Tests for lowercase / uppercase / numbers / nonword / at least 8 chars. If all of the conditions are met strength will be equal to 5.

$password = **HOW YOU GET THE PASS***($_POST['pass'])????; 
    $strength = 0; 
    // letters (lowercase) 
    if(preg_match("/([a-z]+)/", $password)) { 
        $strength++; 
    } 
    // letters (uppercase) 
    if(preg_match("/([A-Z]+)/", $password)) { 
        $strength++; 
    } 
    // numbers 
    if(preg_match("/([0-9]+)/", $password)) { 
        $strength++; 
    } 
    // non word characters 
    if(preg_match("/(W+)/", $password)) { 
        $strength++; 
    } 
   // longer than 8 characters
    if(strlen($password) > 8)) { 
        $strength++; 
    } 


    if ($strength >= 5)
      print "woo hoo";
    else
      print "bah";

Upvotes: 1

chelmertz
chelmertz

Reputation: 20601

You could always suggest a random password if the user's imagination suddenly turns blank. Of course you made sure the generated password is "strong" (according to your rules), and you would have a "suggest a new password"-button.

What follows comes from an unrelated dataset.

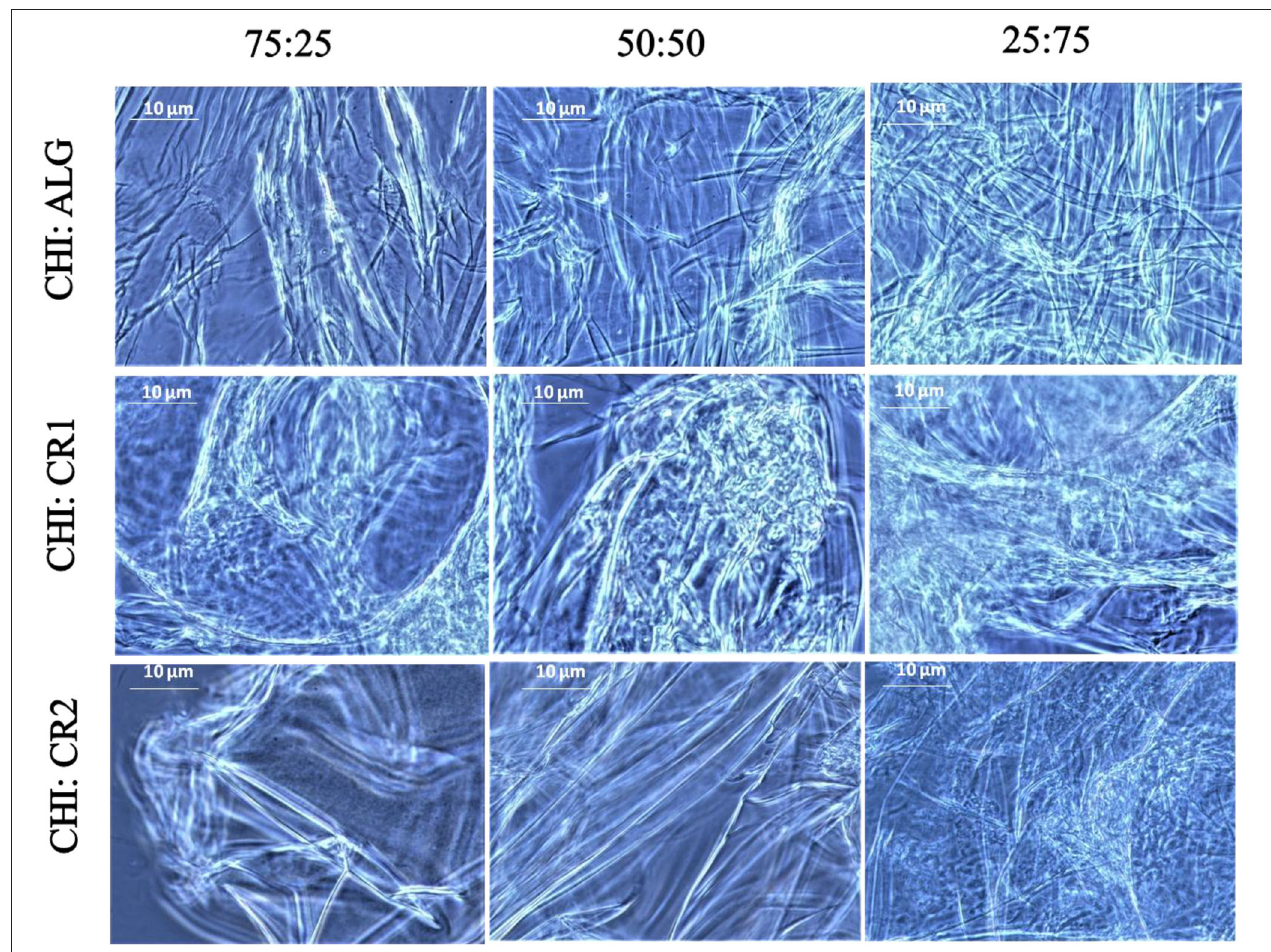
FIGURE 2 | Optical micrograph of the complexes CHI:ALG, CHI:CR1, and CHI:CR2 at different polymer ratio (75:25, 50:50, and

Users that don't want complicated passwords or unique passwords for different sites will always change to the one they would have picked if you would have let them in the first place. In this case, you made them impatient because you:

  • sent out a valid password/activation code in an email
  • made them check their email inbox (and perhaps wait for your email to arrive)
  • made them change their password

Final advice: rather than forcing; encourage and emphasize the importance of a size password. The password-strength meter is one of the fun ways to do this.

Upvotes: 2

clops
clops

Reputation: 5245

Personally I find it very irritating when access passwords are emailed as cleartext into the wild. Moreover, the user will in any case have the ability to change the password (I hope) and will therefore change it to something else than what you have generated. Thus, why not allow the user to pick a password he/she wants at registration time? Of course, it is neccessary to indicate weak passwords (and even maybe disallow their usage as a whole), but you do not really have to code the heart of this check, as there are dozens of ready-made js libraries that can do this for you.